학술논문

Pterional versus anterior interhemispheric approach in anterior skull base meningiomas: A comparative study
Document Type
article
Source
Interdisciplinary Neurosurgery, Vol 33, Iss , Pp 101766- (2023)
Subject
Anterior skull base
Meningioma
Pterional
Interhemispheric
Approach
Surgery
RD1-811
Neurology. Diseases of the nervous system
RC346-429
Language
English
ISSN
2214-7519
Abstract
Introduction: The pterional approach and anterior interhemispheric approach are both valid surgical routes for the treatment of anterior skull base meningiomas. Comparative studies of these two surgical routes are not yet reported in the literature.
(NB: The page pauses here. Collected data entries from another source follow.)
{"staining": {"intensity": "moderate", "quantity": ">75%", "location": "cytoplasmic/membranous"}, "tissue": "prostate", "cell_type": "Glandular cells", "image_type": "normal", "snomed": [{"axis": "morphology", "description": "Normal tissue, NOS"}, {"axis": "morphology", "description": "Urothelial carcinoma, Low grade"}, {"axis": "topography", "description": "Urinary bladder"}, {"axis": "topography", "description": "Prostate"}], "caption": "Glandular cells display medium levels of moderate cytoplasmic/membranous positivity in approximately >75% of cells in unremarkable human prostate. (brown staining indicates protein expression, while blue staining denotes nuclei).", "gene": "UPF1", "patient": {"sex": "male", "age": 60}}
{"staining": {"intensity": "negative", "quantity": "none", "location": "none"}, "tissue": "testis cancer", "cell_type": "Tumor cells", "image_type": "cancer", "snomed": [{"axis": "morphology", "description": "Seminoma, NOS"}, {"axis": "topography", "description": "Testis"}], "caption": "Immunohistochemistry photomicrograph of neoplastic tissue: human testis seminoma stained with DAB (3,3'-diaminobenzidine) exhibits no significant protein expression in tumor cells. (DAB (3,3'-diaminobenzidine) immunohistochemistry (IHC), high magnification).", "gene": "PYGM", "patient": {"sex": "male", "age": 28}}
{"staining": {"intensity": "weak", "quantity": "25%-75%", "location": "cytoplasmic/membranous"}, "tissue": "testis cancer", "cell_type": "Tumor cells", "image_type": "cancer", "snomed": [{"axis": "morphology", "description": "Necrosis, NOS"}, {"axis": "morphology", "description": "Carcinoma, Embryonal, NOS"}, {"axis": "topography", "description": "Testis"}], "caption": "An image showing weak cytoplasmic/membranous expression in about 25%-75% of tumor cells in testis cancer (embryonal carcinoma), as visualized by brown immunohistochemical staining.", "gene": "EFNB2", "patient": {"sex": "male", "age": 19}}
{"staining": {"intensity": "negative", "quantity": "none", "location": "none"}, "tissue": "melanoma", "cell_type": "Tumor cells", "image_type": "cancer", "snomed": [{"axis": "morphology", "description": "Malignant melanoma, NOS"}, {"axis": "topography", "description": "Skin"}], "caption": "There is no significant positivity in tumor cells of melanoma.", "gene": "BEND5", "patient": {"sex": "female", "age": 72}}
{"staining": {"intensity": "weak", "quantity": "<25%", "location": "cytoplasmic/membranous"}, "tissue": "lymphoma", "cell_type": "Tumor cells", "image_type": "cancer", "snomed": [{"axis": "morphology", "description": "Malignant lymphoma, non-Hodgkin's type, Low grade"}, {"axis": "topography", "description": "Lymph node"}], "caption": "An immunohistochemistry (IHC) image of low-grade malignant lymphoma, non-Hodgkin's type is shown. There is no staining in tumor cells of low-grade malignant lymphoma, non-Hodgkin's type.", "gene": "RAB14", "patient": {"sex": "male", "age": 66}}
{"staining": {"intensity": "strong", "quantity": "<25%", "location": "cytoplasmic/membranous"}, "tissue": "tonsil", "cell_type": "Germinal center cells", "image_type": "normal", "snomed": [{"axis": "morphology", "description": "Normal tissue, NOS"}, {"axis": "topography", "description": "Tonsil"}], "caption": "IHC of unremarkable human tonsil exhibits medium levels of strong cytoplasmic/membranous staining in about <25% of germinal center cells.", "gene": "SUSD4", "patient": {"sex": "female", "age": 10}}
Research question: This retrospective study aims to compare the surgical outcome of both approaches, pros, and cons as well as potential postoperative complications. Materials and methods: In this retrospective study the following variables were evaluated: age, sex, meningioma location, symptoms, post-surgical complications, Simpson grade, follow-up/Outcome (maximum six months), hospital stay (days), Intraoperative time (minutes), intra-operative blood loss (mL). Results: This retrospective study included a total of 22 patients (18 females and 4 males) with a female/male ratio of 4,5/1. The mean age was 59,5 ± 12,59 years. In 13 patients (59%) an anterior interhemispheric approach was performed; in 9 (41%) patients an extended pterional approach. Comparing the two surgical techniques operative time it was found a significant difference between the two approaches (p = 0,03), and a significant difference (p = 0,016) was found in blood losses during surgical procedures: a lower operative time with a higher blood loss was found performing the anterior interhemispheric approach. Discussion and conclusion: The pterional approach and anterior interhemispheric approach are two possible surgical options for the treatment of anterior skull base meningiomas. Both approaches have achieved optimal results, with total tumor resection in most patients and a low complication rate, and that the best approach depends mainly on the experience of the surgeons. A larger cohort of patients with a longer follow-up is needed to propose an algorithm to select the most suitable surgical route for surgical resection, thus reducing the risks.